Monday, I pointed out that Bin Laden's death does not justify torture.

Top republicans and democrats - who have direct knowledge of waterboarding at Guantanamo - agree.

White House deputy national security advisor John Brennann says that waterboarding did not lead to the death of Bin Laden.

Former secretary of defense Donald Rumsfeld - who had a big hand in the torture program - agrees:

“The United States Department of Defense did not do waterboarding for interrogation purposes to anyone. It is true that some information that came from normal interrogation approaches at Guantanamo did lead to information that was beneficial in this instance. But it was not harsh treatment and it was not waterboarding.”

As does Senate Intelligence Committee Chairwoman Dianne Feinstein:

Nothing has been found to indicate this came out of Guantanamo. And people were questioned, but there were no positive answers as to the identity of this number one courier.

[Asked whether she considers the Bin Laden killing any kind of “vindication” of torture, Feinstein replied] Absolutely not. I do not. I happen to know a good deal about how those interrogations were conducted, and in my view, nothing justifies the kind of procedures that were used.


And Senator Lindsey Graham - a vocal proponent of waterboarding - said:

This idea we caught bin Laden because of waterboarding I think is a misstatement. This whole concept of how we caught bin Laden is a lot of work over time by different people and putting the puzzle together. I do not believe this is a time to celebrate waterboarding, I believe this is a time to celebrate hard work.
Update: The New York Times notes:
Glenn L. Carle, a retired C.I.A. officer who oversaw the interrogation of a high-level detainee in 2002, said in a phone interview Tuesday, that coercive techniques “didn’t provide useful, meaningful, trustworthy information.” He said that while some of his colleagues defended the measures, “everyone was deeply concerned and most felt it was un-American and did not work.”

***

“The bottom line is this: If we had some kind of smoking-gun intelligence from waterboarding in 2003, we would have taken out Osama bin Laden in 2003,” said Tommy Vietor, spokesman for the National Security Council. “It took years of collection and analysis from many different sources to develop the case that enabled us to identify this compound, and reach a judgment that Bin Laden was likely to be living there.”
And Huffington Post reports:

Sen.
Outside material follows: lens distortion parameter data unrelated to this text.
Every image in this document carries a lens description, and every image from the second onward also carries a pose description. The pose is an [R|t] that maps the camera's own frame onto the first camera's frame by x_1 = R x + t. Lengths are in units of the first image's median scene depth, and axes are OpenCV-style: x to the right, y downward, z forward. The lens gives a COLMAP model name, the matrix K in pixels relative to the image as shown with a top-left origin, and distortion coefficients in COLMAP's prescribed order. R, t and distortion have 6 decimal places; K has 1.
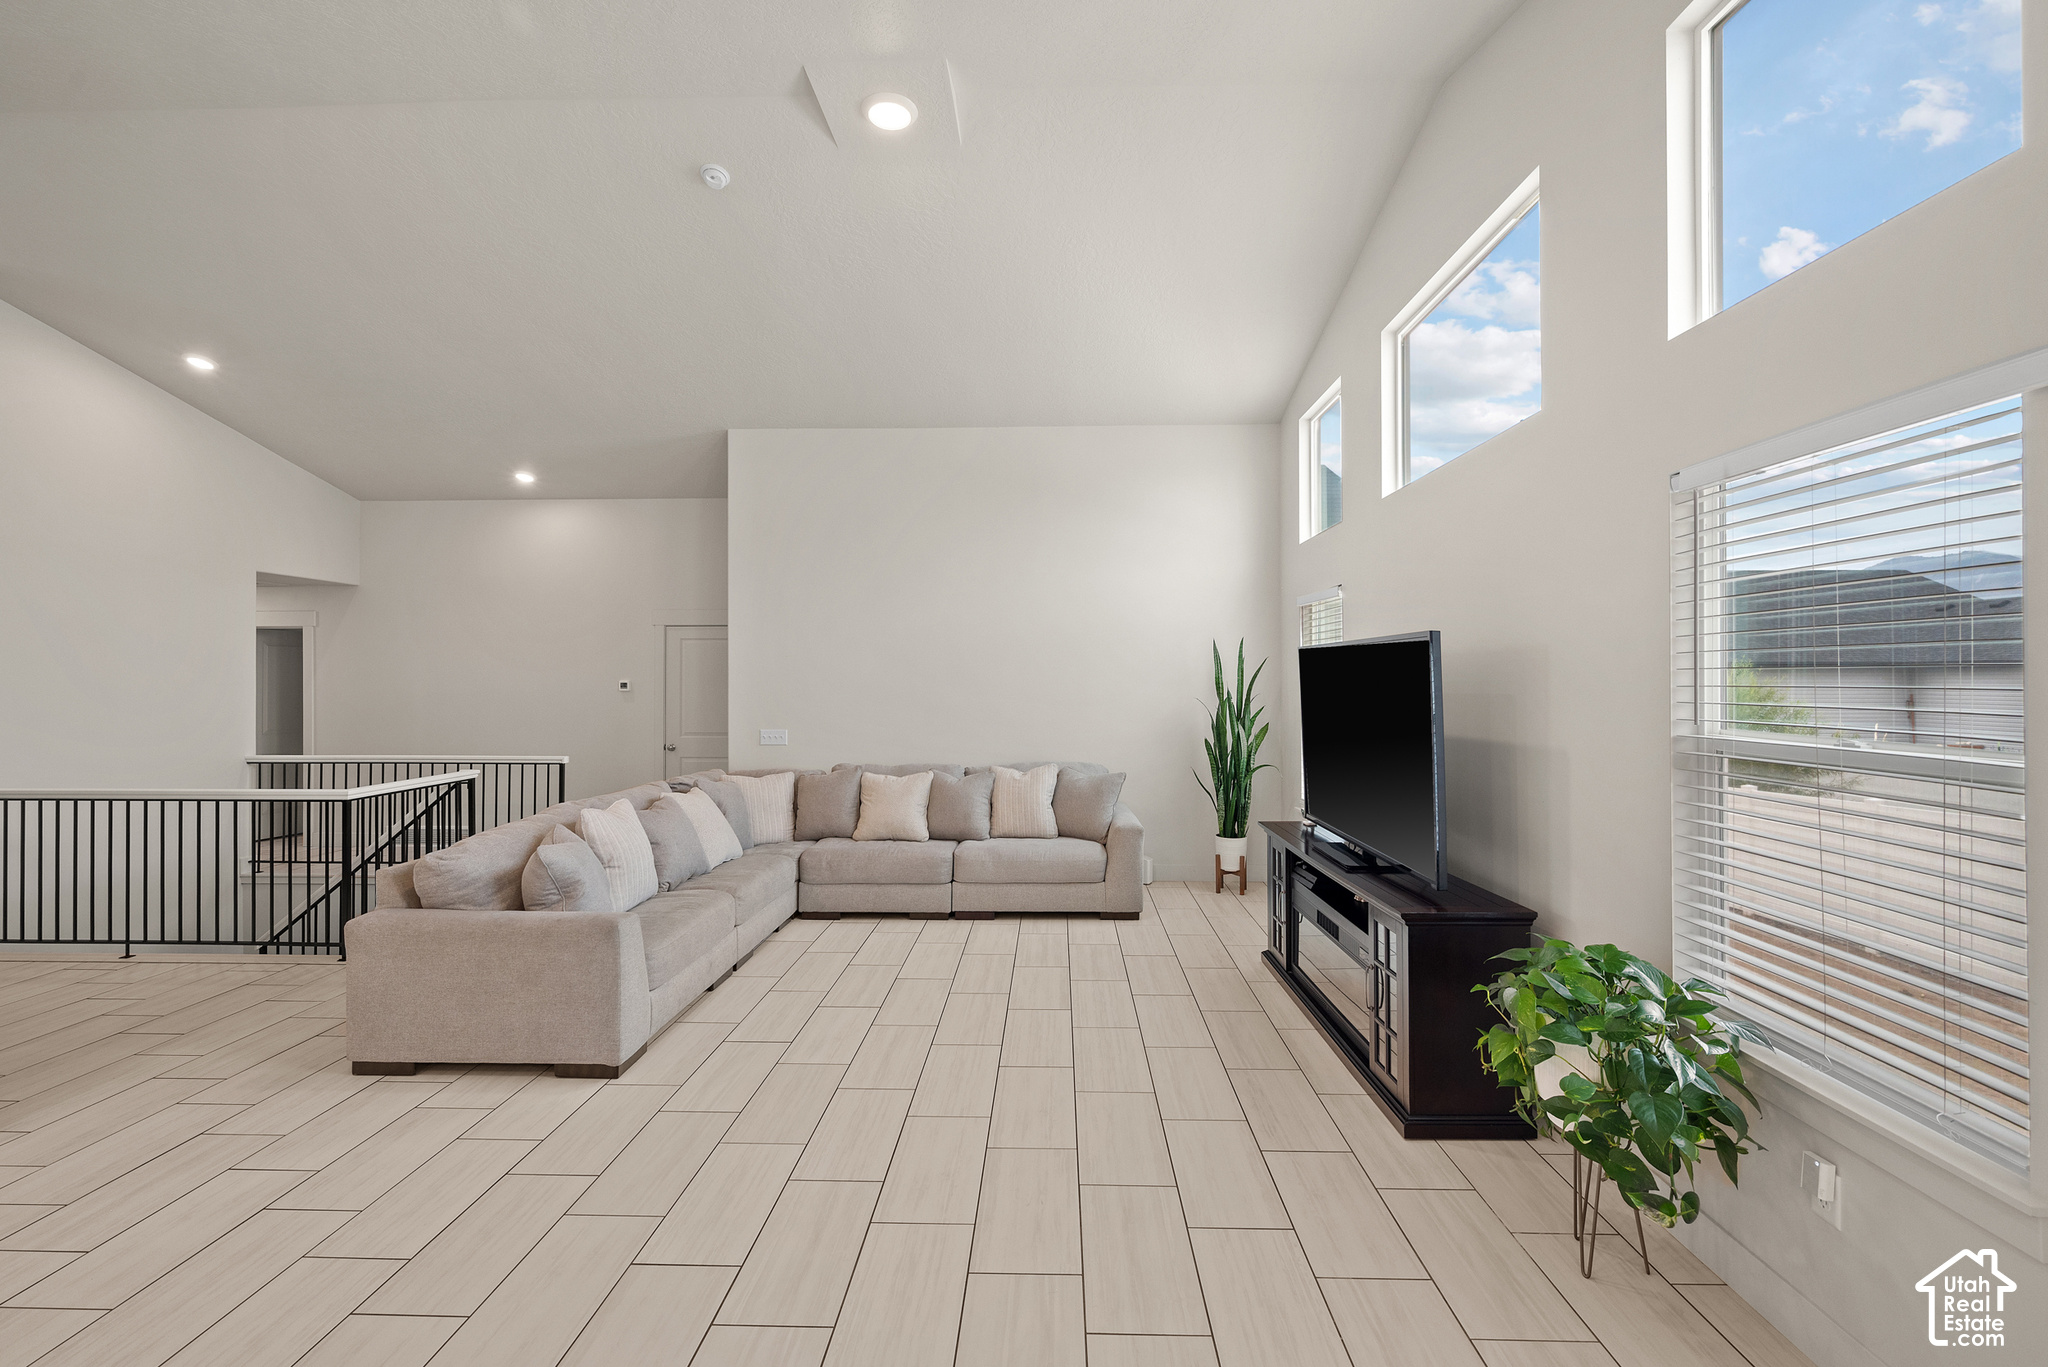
lens RADIAL K [[858.0, 0, 1024.0], [0, 858.0, 683.5], [0, 0, 1]] dist [0.000904, 0.000143]
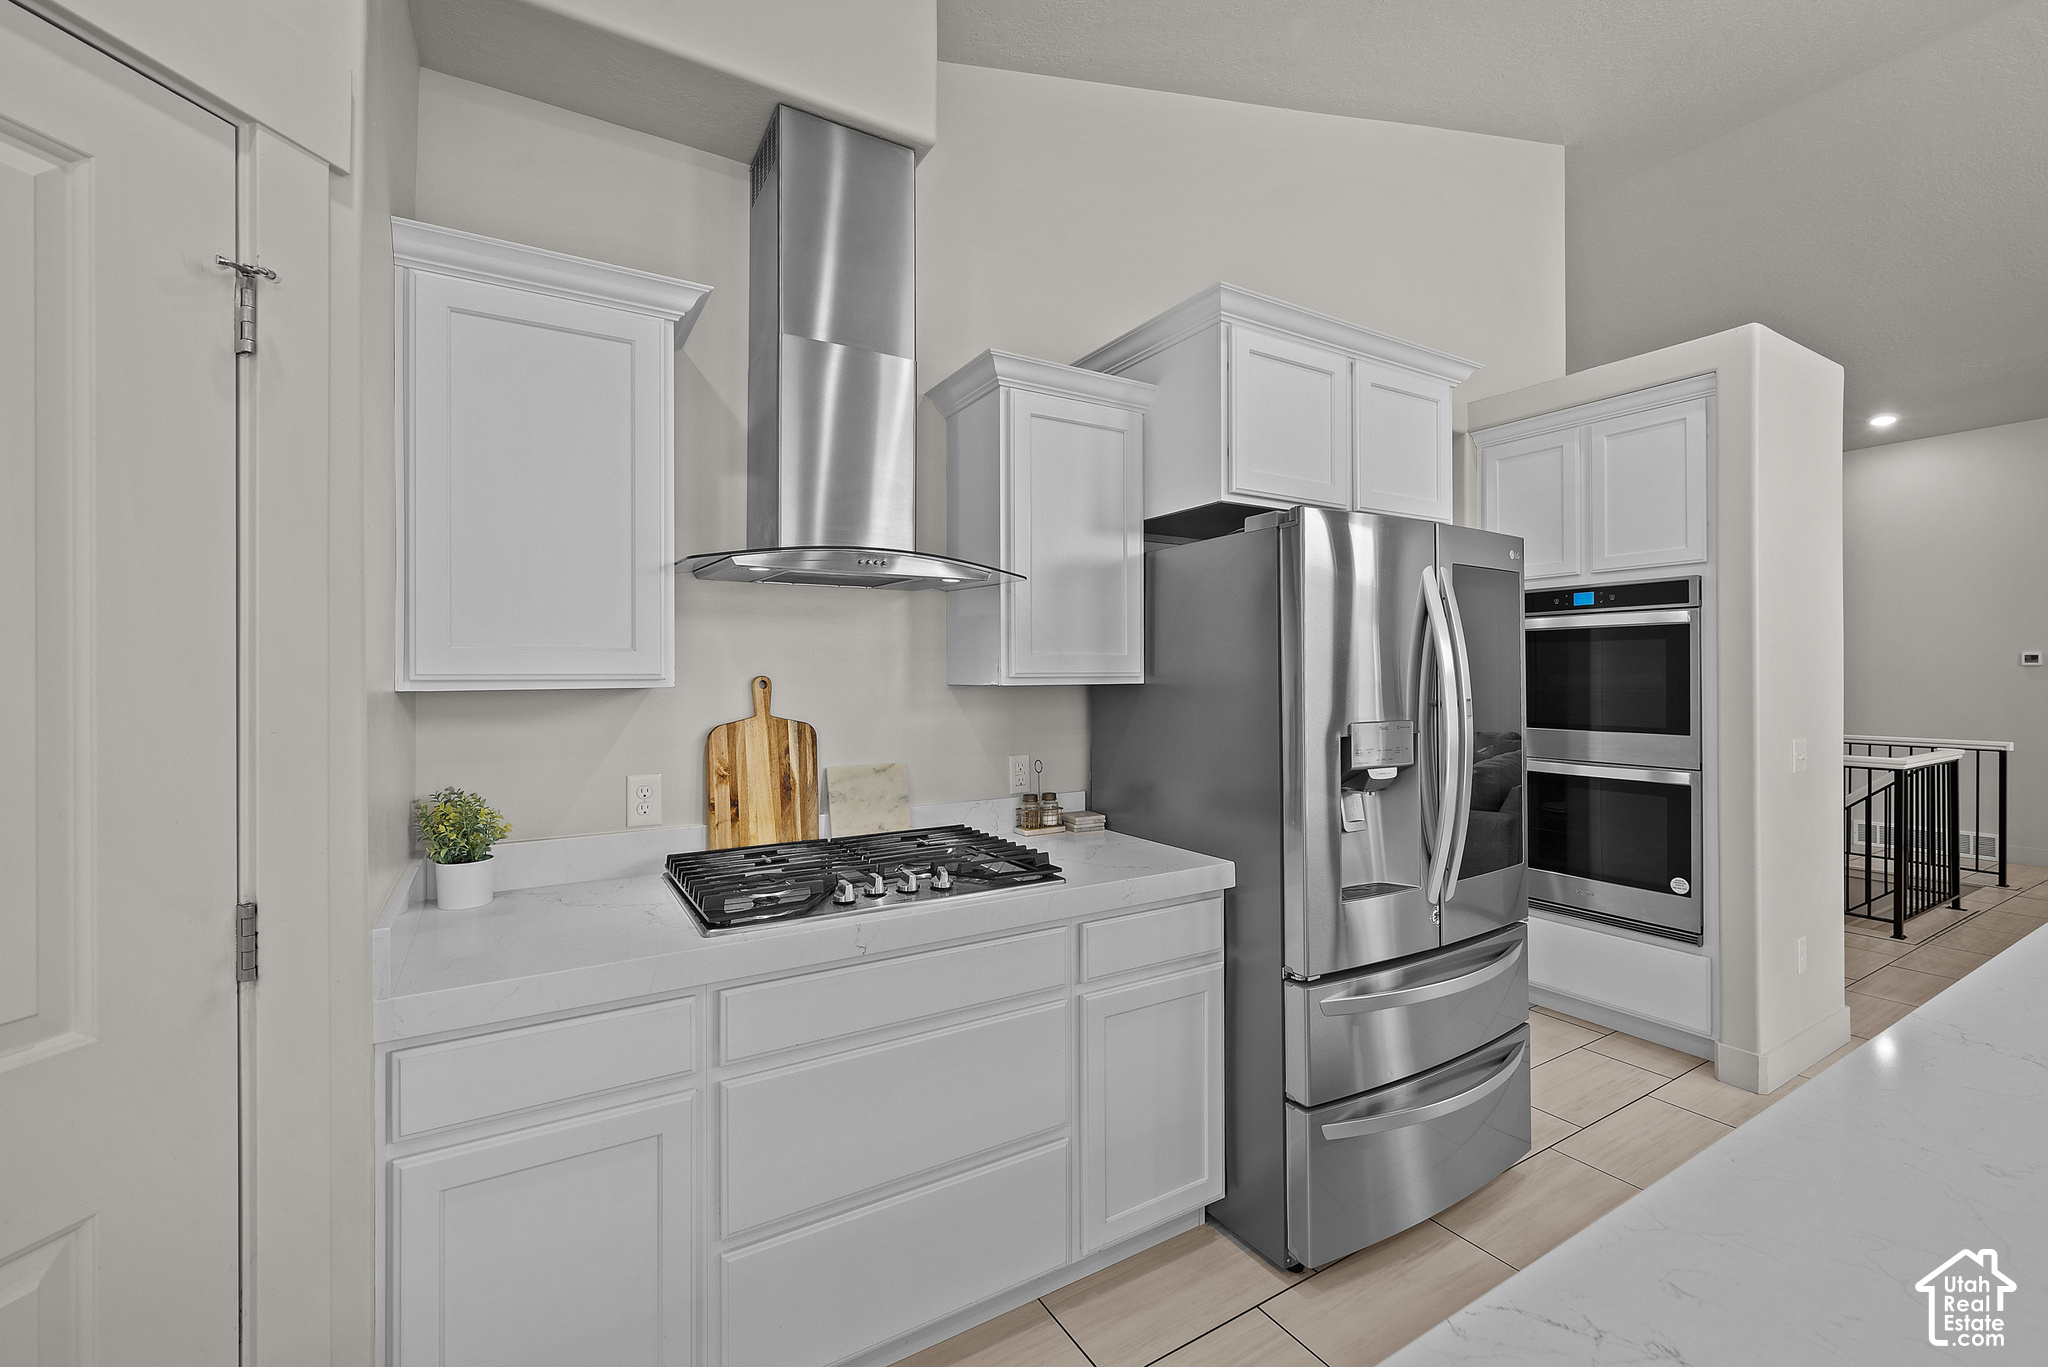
lens RADIAL K [[858.0, 0, 1024.0], [0, 858.0, 683.5], [0, 0, 1]] dist [0.000904, 0.000143]
pose [[0.546935, 0.003136, -0.837169, -0.416206], [-0.000954, 0.999995, 0.003122, 0.031464], [0.837175, -0.000909, 0.546935, -0.260142]]
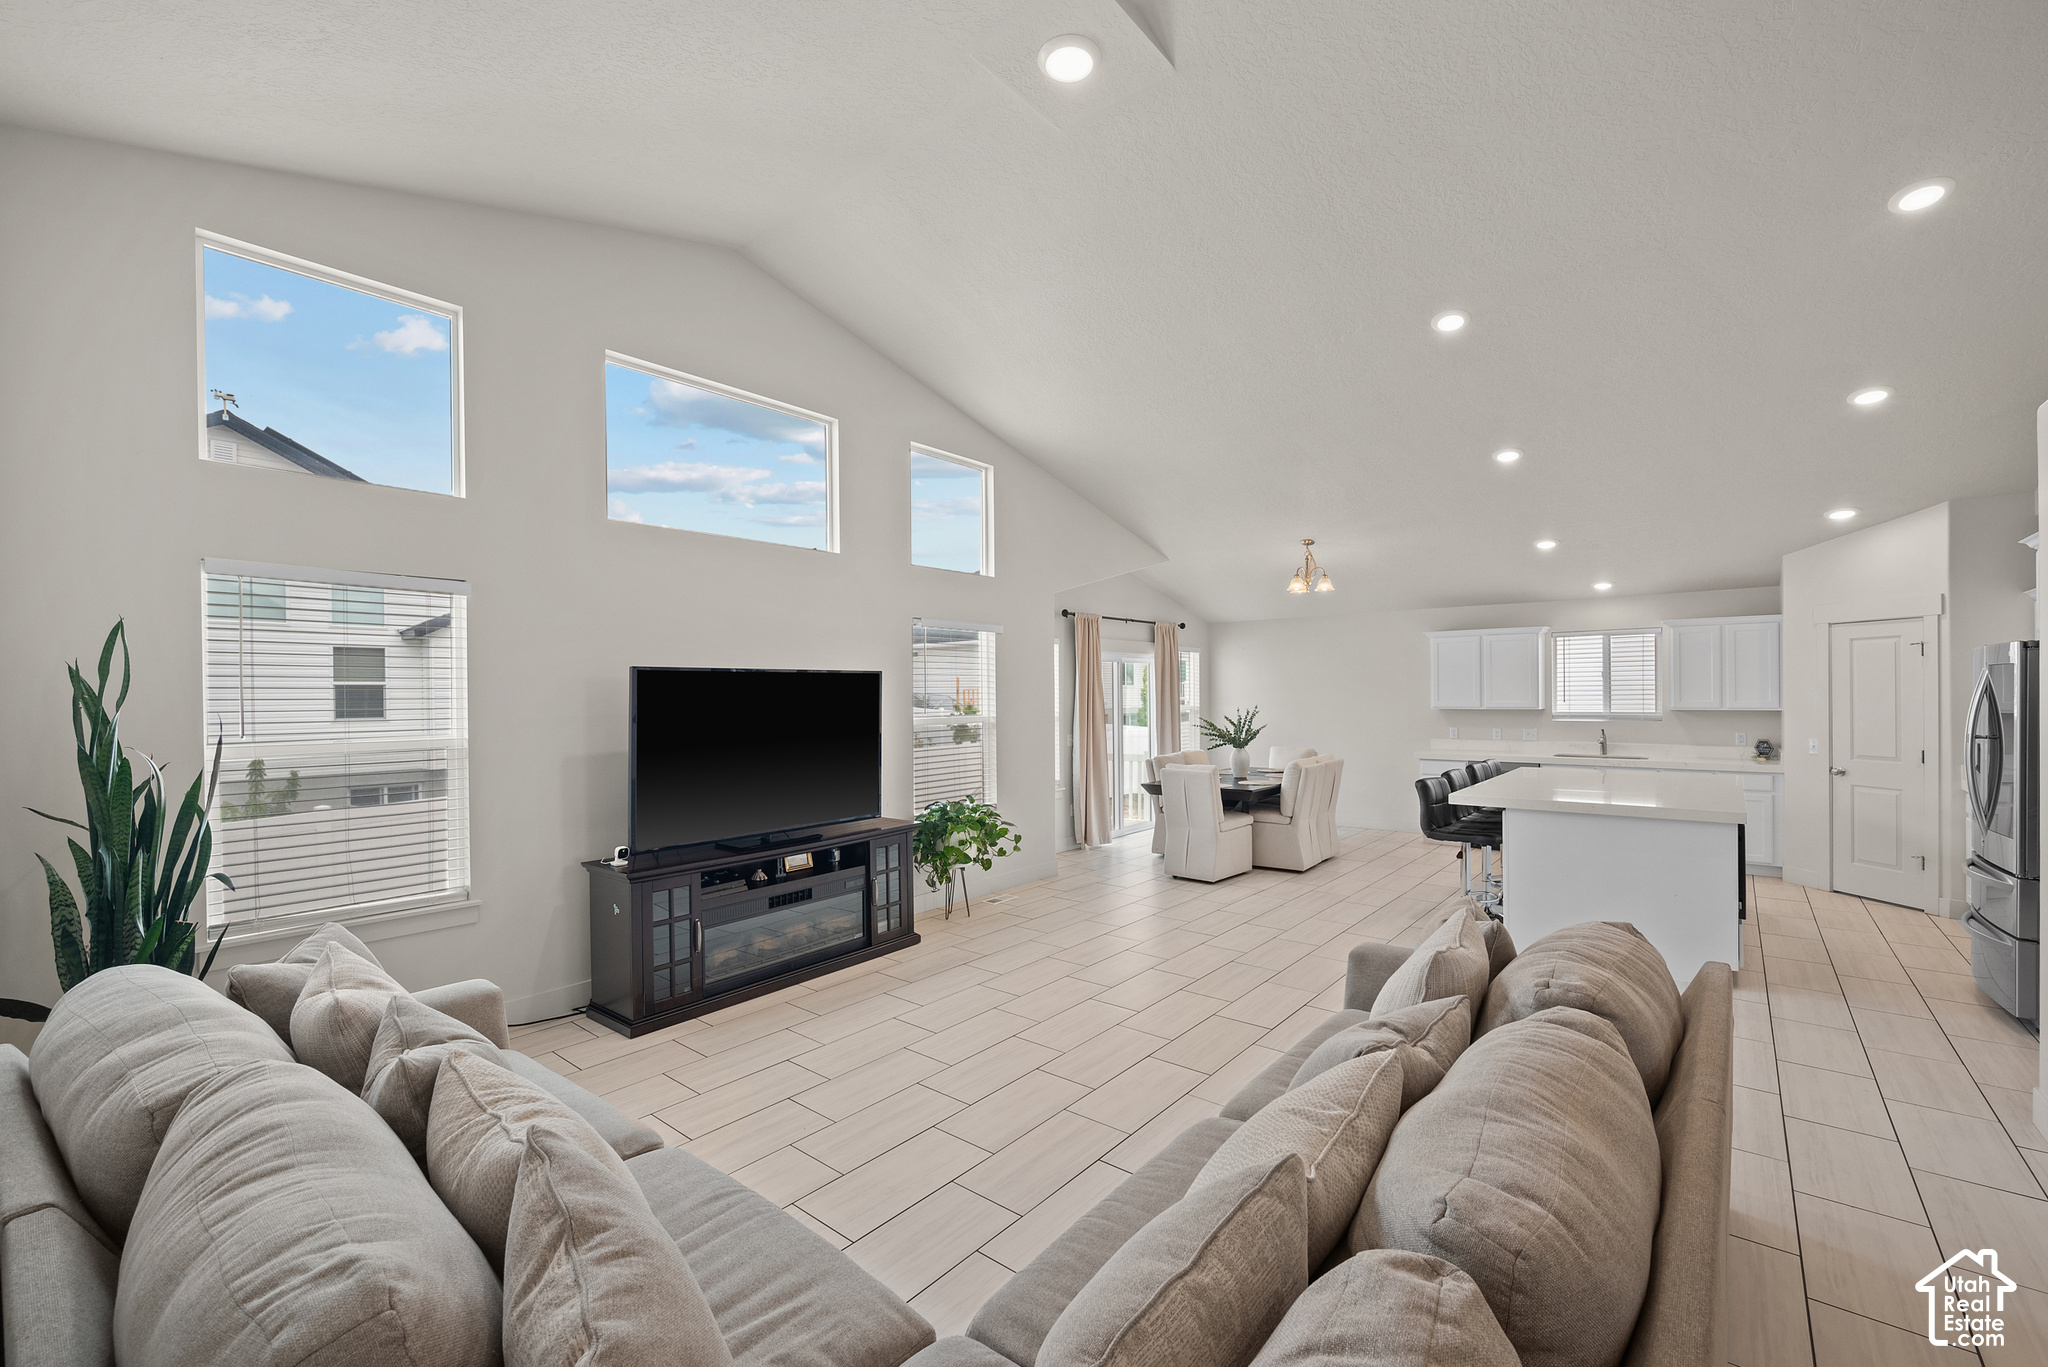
lens RADIAL K [[858.0, 0, 1024.0], [0, 858.0, 683.5], [0, 0, 1]] dist [0.000904, 0.000143]
pose [[-0.790407, 0.014575, 0.612408, -0.425250], [0.014096, 0.999885, -0.005605, -0.009491], [-0.612420, 0.004202, -0.790522, 1.118145]]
Carl Levin (D-Mich.), who chairs the Senate Armed Services Committee, produced a 263-page report in 2009 on the treatment of detainees in U.S. custody in the years following 9/11. He too dismissed the idea that the interrogation techniques used at that time were efficacious. "If they had any information under the Bush administration that could have led to bin Laden it would have been terribly neglectful for them not to use it," Levin noted in an interview on the "Bill Press Show."

The confirmation of the courier's significance appears to have come in 2004, from an al Qaeda operative who was not waterboarded: Hassan Ghul.